To complement these efforts, he announced the launch of the US$10m Asean Cyber Capacity Programme (ACCP) to help fund various efforts to deepen cyber capacities across Asean. “The money will pay for resources, expertise and training, so we will be equipped to drive and take ownership of the cybersecurity agenda in our respective countries,” said Ibrahim.
- SMEs in the Asean region will be gateways to large enterprises for cyber criminals, unless they improve their security.
- Asean countries need legislation to motivate organisations to step up their cyber security activities.
- Security is a rising concern in the Asean region, with fears fuelled by events such as the recent hacking incident in Manila.
Since cyber space is borderless and connects Asean to the wider world, Ibrahim identified securing a safer common cyber space as an important area of cooperation.
“International law enforcement is one area where close cooperation is needed,” he said. “As Interpol’s global headquarters to combat cyber crime, the Interpol global complex for innovation (IGCI) in Singapore has coordinated several successful joint operations since its inauguration in 2015.

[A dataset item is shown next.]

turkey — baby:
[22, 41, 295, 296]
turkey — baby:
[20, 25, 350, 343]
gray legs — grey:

“By partnering Interpol, we can conduct more joint operations against cybercriminals, and enhance the collective safety and security in Asean,” he added.
The minister also referred to the CyberGreen initiative as a useful platform in this regard. Launched in 2014 by the Japan Cert, the CyberGreen project is a global initiative to create a resilient and healthy cyber ecosystem. It aims to research and aggregate open source information to measure and create awareness of the cyber health status of a country.
Singapore is a cornerstone sponsor of the global initiative. “Through this platform, our countries can work together to improve awareness, sharpen incident response, and secure Asean’s common cyber space,” said Ibrahim.
Facilitating exchanges on cyber norms
Ibrahim said Singapore wants to work with other Asean states and partners to develop a regional understanding of cyber norms, and arrive at an Asean position. “This perspective can be our joint contribution to global conversations,” added Ibrahim.
P. Ramakrishna, vice-president at CIO Academy Asia, said combatting cyber security threats is no longer confined to the actions of individual entities. “It requires the concerted will and cooperation of the entire digital community,” he said. “To achieve cyber safety, the sum of the parts must be greater than the whole. Countries such as Singapore can take the initiative to make this happen in the region.”
Andy Cocks, CTO at Dimension Data Asia-Pacific, said another focus point is developing cyber security talent in the region to reduce the shortage of skilled people.